Member of the Indiana House of Representatives from the 88th district
- Incumbent
- Assumed office August 26, 2020
- Preceded by: Brian Bosma

Personal details
- Born: 1978 or 1979 (age 46–47) Hamilton County, Indiana, U.S.
- Party: Republican
- Spouse: Karen
- Children: 2
- Education: Oklahoma Baptist University (BA) George Washington University (JD)

Military service
- Branch/service: United States Navy
- Unit: United States Navy Reserve

= Chris Jeter =

American attorney and politician

Chris Jeter (born 1978/1979) is an American attorney and politician serving as a member of the Indiana House of Representatives from the 88th district. He assumed office on August 26, 2020.

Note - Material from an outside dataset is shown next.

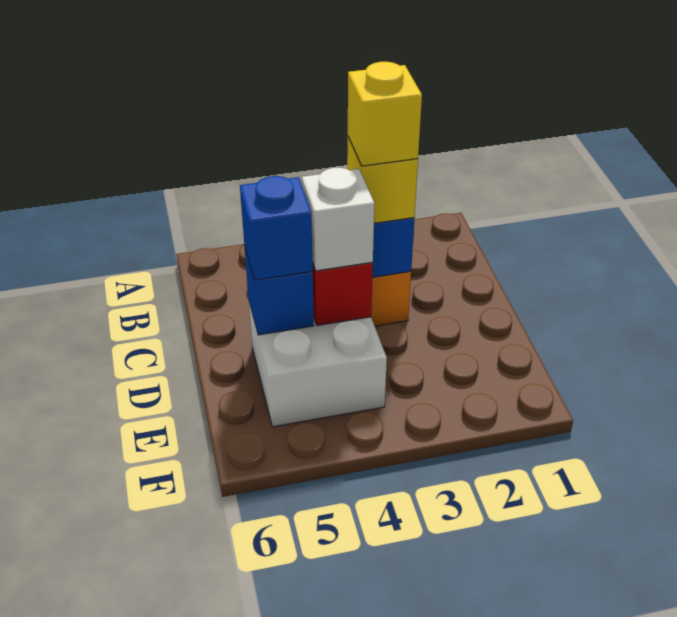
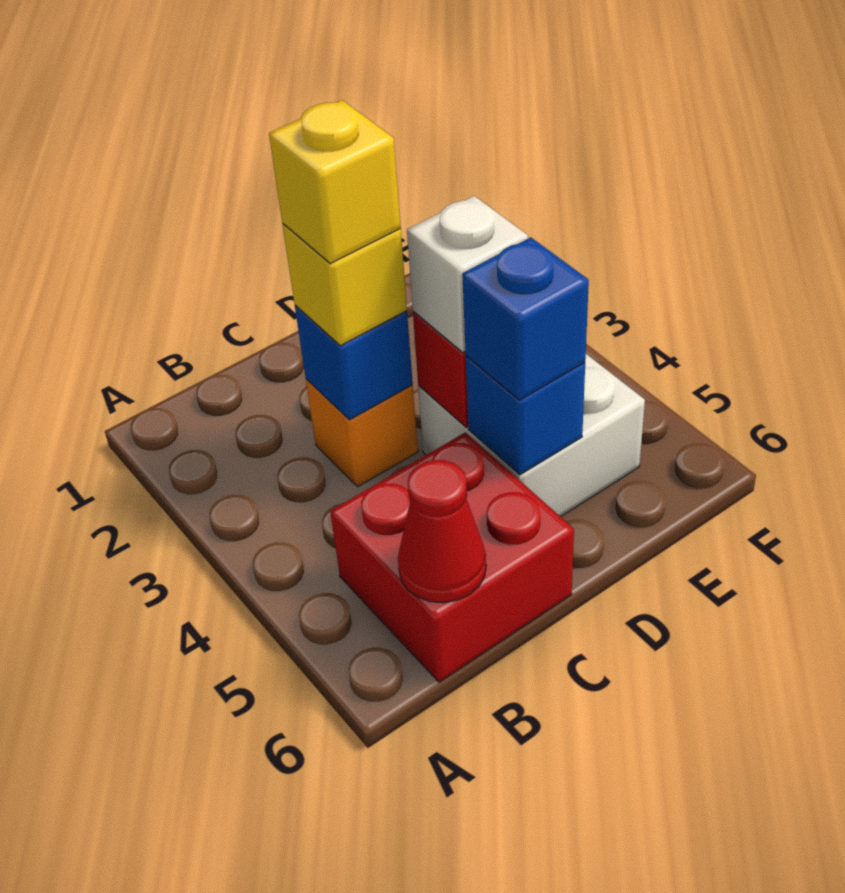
none -> red 2x2 brick [330,432,574,682]
none -> red 1x1 cone [398,460,486,603]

== Early life and education ==
Born and raised in Hamilton County, Indiana, Jeter attended Hamilton Southeastern High School. He earned a Bachelor of Arts degree in communication and media studies from Oklahoma Baptist University and a Juris Doctor from the George Washington University Law School.

== Career ==
Jeter served in the United States Navy Reserve for seven years, including as a legal advisor in the United States Navy Judge Advocate General's Corps. He later served as a law clerk in the Delaware Attorney General's Office. Jeter worked as an associate for Barnes & Thornburg and as a founding partner of Massillamany Jeter and Carson. He was elected to the Indiana House of Representatives in 2020.